Saturday, February 11, 2006

Building dictionary from the web

Initially a small collection of "seed" texts are fed to the crawler (a few hundred words of running text have been sufficient in practice). Queries combining words from these texts are generated and passed to the Google API which returns a list of documents potentially written in the target language. These are downloaded, processed into plain text, and formatted. A combination of statistical techniques bootstrapped from the initial seed texts (and refined as more texts are added to the database) is used to determine which documents (or sections thereof) are written in the target language. The crawler then recursively follows links contained within documents that are in the target language. When these run out, the entire process is repeated, with a new set of Google queries generated from the new, larger corpus.

ref:
http://borel.slu.edu/crubadan/

4 comments:

Nitin Reddy Katkam said...

Interesting....

BTW, what do search engines use to determine if a web page is of a relevant subject?

Nazeer said...

subject?? I think you meant language.

Well, I don't know how Google determines the language of a particular page but I am using TextCat to determine the langauge.

Right now, TextCat doesn't work for all the languages and all the encodings but I think it can be tweaked.

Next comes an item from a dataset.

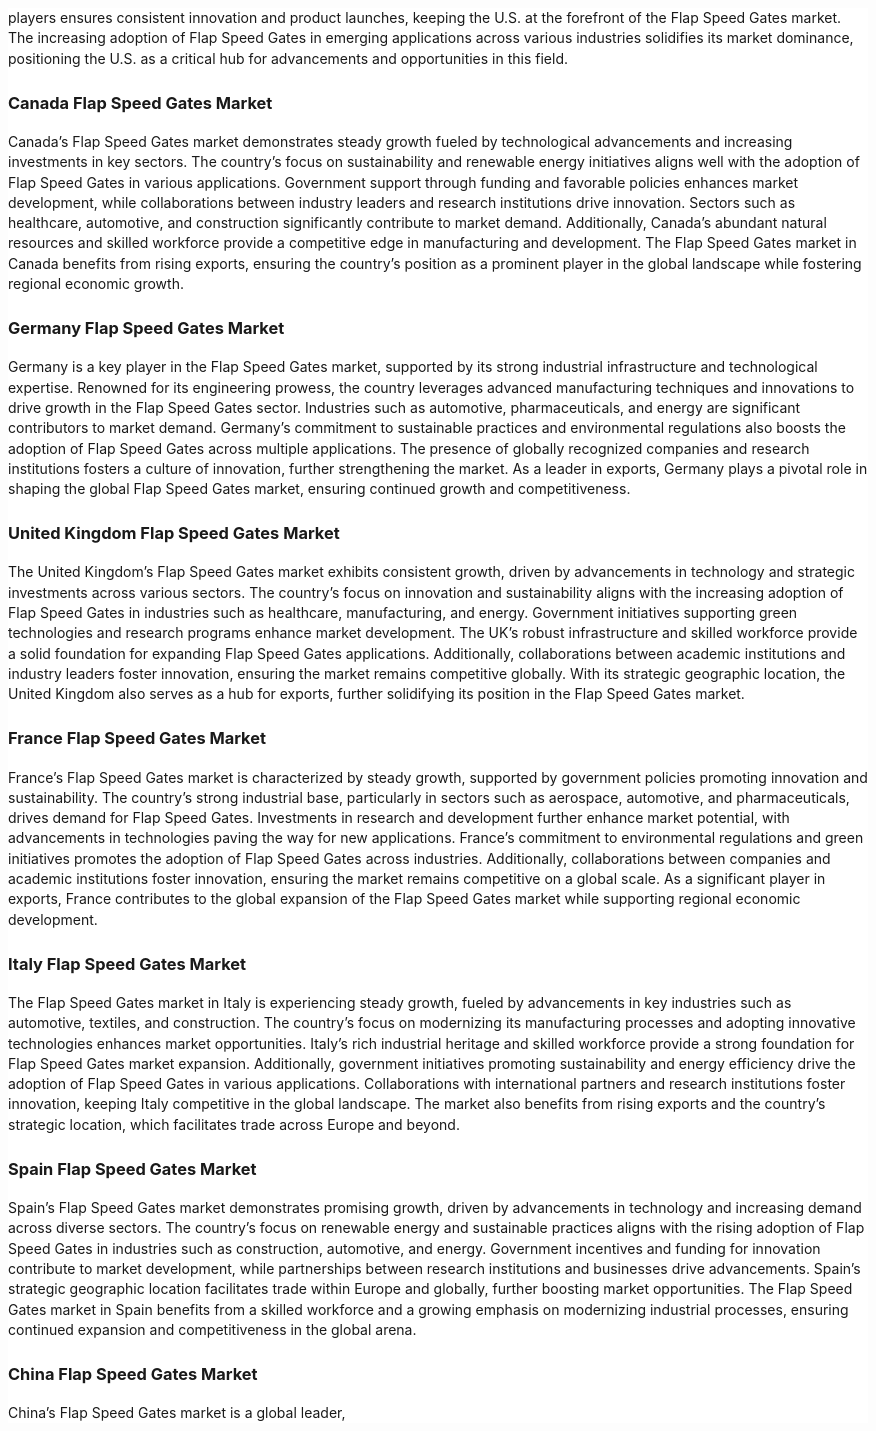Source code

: players ensures consistent innovation and product launches, keeping the U.S. at the forefront of the Flap Speed Gates market. The increasing adoption of Flap Speed Gates in emerging applications across various industries solidifies its market dominance, positioning the U.S. as a critical hub for advancements and opportunities in this field.</p><h3>Canada Flap Speed Gates Market</h3><p>Canada&rsquo;s Flap Speed Gates market demonstrates steady growth fueled by technological advancements and increasing investments in key sectors. The country&rsquo;s focus on sustainability and renewable energy initiatives aligns well with the adoption of Flap Speed Gates in various applications. Government support through funding and favorable policies enhances market development, while collaborations between industry leaders and research institutions drive innovation. Sectors such as healthcare, automotive, and construction significantly contribute to market demand. Additionally, Canada&rsquo;s abundant natural resources and skilled workforce provide a competitive edge in manufacturing and development. The Flap Speed Gates market in Canada benefits from rising exports, ensuring the country&rsquo;s position as a prominent player in the global landscape while fostering regional economic growth.</p><h3>Germany Flap Speed Gates Market</h3><p>Germany is a key player in the Flap Speed Gates market, supported by its strong industrial infrastructure and technological expertise. Renowned for its engineering prowess, the country leverages advanced manufacturing techniques and innovations to drive growth in the Flap Speed Gates sector. Industries such as automotive, pharmaceuticals, and energy are significant contributors to market demand. Germany&rsquo;s commitment to sustainable practices and environmental regulations also boosts the adoption of Flap Speed Gates across multiple applications. The presence of globally recognized companies and research institutions fosters a culture of innovation, further strengthening the market. As a leader in exports, Germany plays a pivotal role in shaping the global Flap Speed Gates market, ensuring continued growth and competitiveness.</p><h3>United Kingdom Flap Speed Gates Market</h3><p>The United Kingdom&rsquo;s Flap Speed Gates market exhibits consistent growth, driven by advancements in technology and strategic investments across various sectors. The country&rsquo;s focus on innovation and sustainability aligns with the increasing adoption of Flap Speed Gates in industries such as healthcare, manufacturing, and energy. Government initiatives supporting green technologies and research programs enhance market development. The UK&rsquo;s robust infrastructure and skilled workforce provide a solid foundation for expanding Flap Speed Gates applications. Additionally, collaborations between academic institutions and industry leaders foster innovation, ensuring the market remains competitive globally. With its strategic geographic location, the United Kingdom also serves as a hub for exports, further solidifying its position in the Flap Speed Gates market.</p><h3>France Flap Speed Gates Market</h3><p>France&rsquo;s Flap Speed Gates market is characterized by steady growth, supported by government policies promoting innovation and sustainability. The country&rsquo;s strong industrial base, particularly in sectors such as aerospace, automotive, and pharmaceuticals, drives demand for Flap Speed Gates. Investments in research and development further enhance market potential, with advancements in technologies paving the way for new applications. France&rsquo;s commitment to environmental regulations and green initiatives promotes the adoption of Flap Speed Gates across industries. Additionally, collaborations between companies and academic institutions foster innovation, ensuring the market remains competitive on a global scale. As a significant player in exports, France contributes to the global expansion of the Flap Speed Gates market while supporting regional economic development.</p><h3>Italy Flap Speed Gates Market</h3><p>The Flap Speed Gates market in Italy is experiencing steady growth, fueled by advancements in key industries such as automotive, textiles, and construction. The country&rsquo;s focus on modernizing its manufacturing processes and adopting innovative technologies enhances market opportunities. Italy&rsquo;s rich industrial heritage and skilled workforce provide a strong foundation for Flap Speed Gates market expansion. Additionally, government initiatives promoting sustainability and energy efficiency drive the adoption of Flap Speed Gates in various applications. Collaborations with international partners and research institutions foster innovation, keeping Italy competitive in the global landscape. The market also benefits from rising exports and the country&rsquo;s strategic location, which facilitates trade across Europe and beyond.</p><h3>Spain Flap Speed Gates Market</h3><p>Spain&rsquo;s Flap Speed Gates market demonstrates promising growth, driven by advancements in technology and increasing demand across diverse sectors. The country&rsquo;s focus on renewable energy and sustainable practices aligns with the rising adoption of Flap Speed Gates in industries such as construction, automotive, and energy. Government incentives and funding for innovation contribute to market development, while partnerships between research institutions and businesses drive advancements. Spain&rsquo;s strategic geographic location facilitates trade within Europe and globally, further boosting market opportunities. The Flap Speed Gates market in Spain benefits from a skilled workforce and a growing emphasis on modernizing industrial processes, ensuring continued expansion and competitiveness in the global arena.</p><h3>China Flap Speed Gates Market</h3><p>China&rsquo;s Flap Speed Gates market is a global leader,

Nitin Reddy Katkam said...

No, I meant subject. There are many subject-specific search engines out there... there's a new search engine called Kosmix that let's you search for pages under a particular category (Health, Politics and Travel). I was just wondering how they would crawl and index their pages.

Nazeer said...

There are tools that do that. We will be soon adding the categorizing feature to the autovita project. You will be able to see that when that goes online.